Die Zuständigkeit für diesen Bereich liege bei den Ländern, so eine Sprecherin des Gesundheitsministeriums auf PULS 24 Anfrage. In Rahmen des Finanzausgleichs habe man aber 550 Millionen Euro für den Ausbau bereitgestellt.

"Zudem wurde Kinder- und Jugendpsychiatrie bereits 2022 als Mangelfach eingestuft, somit konnte der Ausbildungsschlüssel erhöht werden, um den Mangel in diesem Bereich entgegenzuwirken", heißt es weiter.

Ein Sprecher von Ewald Lochner, Koordinator für Psychiatrie, Sucht- und Drogenfragen der Stadt Wien, erklärt, dass man seitens der Stadt keinen Anstieg junger Suchtmittelkonsument:innen verzeichnen würde. Jedoch würden Drogenabhängige "intensiver konsumieren". Die Stadt Wien beobachte die Situation derzeit engmaschig und genau. 

In diesem Jahr habe man auch das Programm "API Steps" ins Leben gerufen, welches erstmals "Suchterkrankungen und psychiatrische Erkrankungen in ihrer Gesamtheit speziell bei Patient:innen zwischen 16 und 25 Jahren wahrnimmt und behandelt und damit den Ausbau im stationären, tagesklinischen und im ambulanten Setting vorangetrieben". Auch im kommenden Jahr soll dieses Programm erweitert werden.

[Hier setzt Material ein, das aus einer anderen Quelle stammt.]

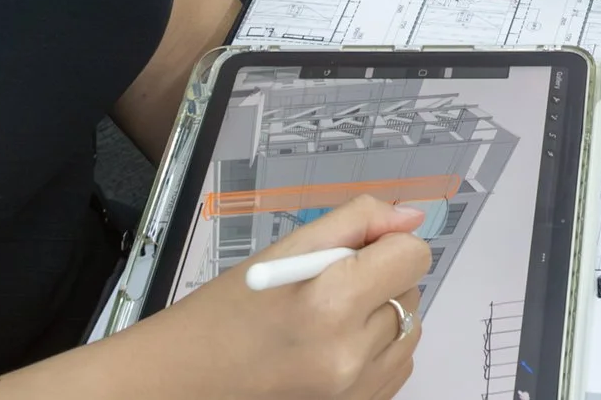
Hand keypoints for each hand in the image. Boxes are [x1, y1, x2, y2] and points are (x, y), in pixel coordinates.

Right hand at [141, 196, 429, 399]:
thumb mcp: (285, 251)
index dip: (388, 245)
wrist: (188, 380)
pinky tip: (336, 344)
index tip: (360, 251)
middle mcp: (350, 354)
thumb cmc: (227, 313)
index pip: (412, 256)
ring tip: (332, 318)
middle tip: (331, 287)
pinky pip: (398, 364)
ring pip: (409, 329)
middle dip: (381, 280)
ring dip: (384, 315)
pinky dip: (379, 349)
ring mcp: (355, 390)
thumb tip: (411, 217)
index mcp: (331, 303)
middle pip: (411, 291)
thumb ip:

Künftig möchte man das Problem weiterhin genau beobachten. Im kommenden Jahr seien auch Erhöhungen der Ressourcen für die Kinder- und Jugendpsychiatrie vorgesehen, unter anderem auch "mit Spezialisierung auf problematischen Konsum", so der Sprecher. 

Im Fall der 16-Jährigen, die in der Wohnung eines 54-Jährigen tot aufgefunden wurde, sind derzeit noch nicht alle Fragen beantwortet. Der Mann wurde vorläufig festgenommen. 

ribbon Zusammenfassung
  • Kinder- und Jugendpsychiater sind besorgt: Beobachtungen deuten darauf hin, dass der Anteil drogenabhängiger Minderjähriger ansteigt.
  • Immer häufiger wird von Überdosierungen oder drogenbezogenen Unfällen in der Bundeshauptstadt berichtet.
  • Hat Wien ein Problem? PULS 24 hat bei Expert:innen nachgefragt.